#### [ACTIVITY]
When you restate the records, do so word for word and omit any picture they contain.

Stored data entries
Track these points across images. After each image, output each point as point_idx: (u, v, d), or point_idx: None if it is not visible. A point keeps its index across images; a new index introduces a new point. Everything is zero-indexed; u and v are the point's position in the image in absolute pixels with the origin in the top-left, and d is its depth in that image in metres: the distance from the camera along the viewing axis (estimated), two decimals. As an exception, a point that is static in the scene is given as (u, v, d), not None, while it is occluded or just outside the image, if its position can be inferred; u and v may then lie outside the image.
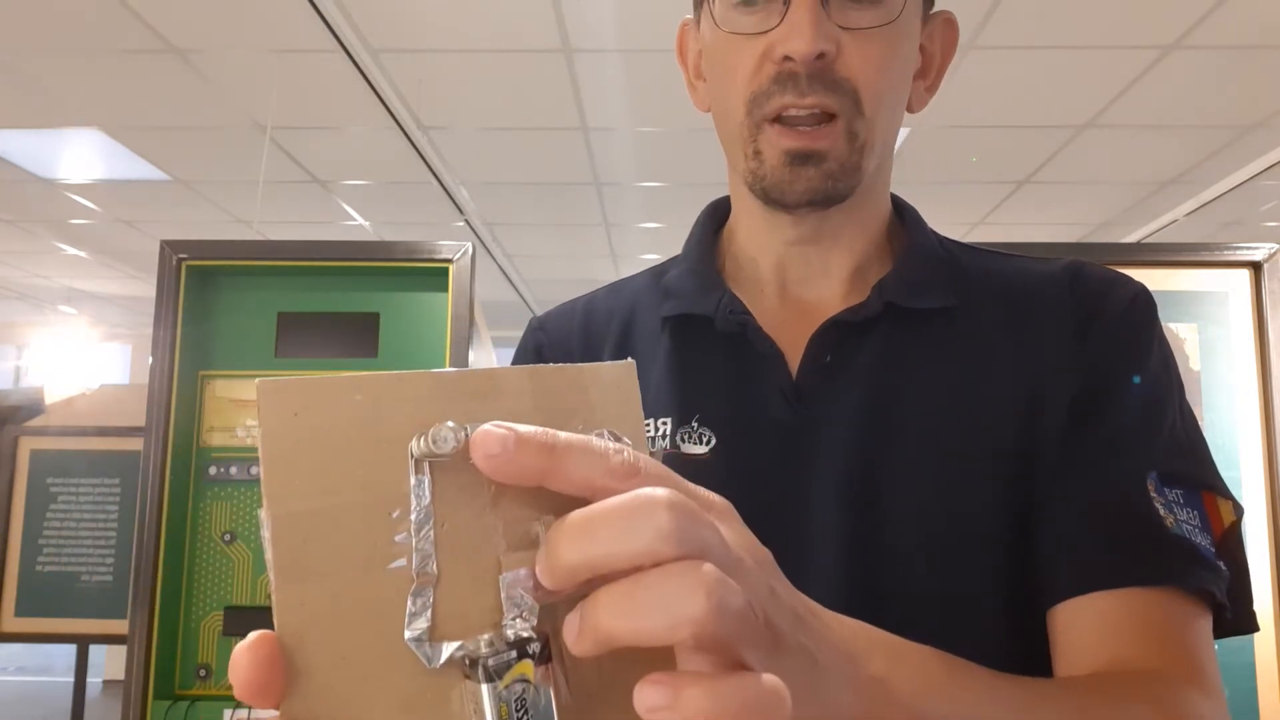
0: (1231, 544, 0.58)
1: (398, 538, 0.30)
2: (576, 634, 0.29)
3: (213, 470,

#### [ANSWER BELOW]
Track these points across images. After each image, output each point as point_idx: (u, v, d), or point_idx: None if it is not visible. A point keeps its index across images; a new index introduces a new point. Everything is zero-indexed; u and v are the point's position in the image in absolute pixels with the origin in the top-left, and d is its depth in that image in metres: the distance from the camera along the viewing axis (estimated), two decimals. As an exception, a point that is static in the scene is given as (u, v, d), not None, while it is occluded or just outside the image, if its position can be inferred; u and v may then lie outside the image.
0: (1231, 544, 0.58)
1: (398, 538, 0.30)
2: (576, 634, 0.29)
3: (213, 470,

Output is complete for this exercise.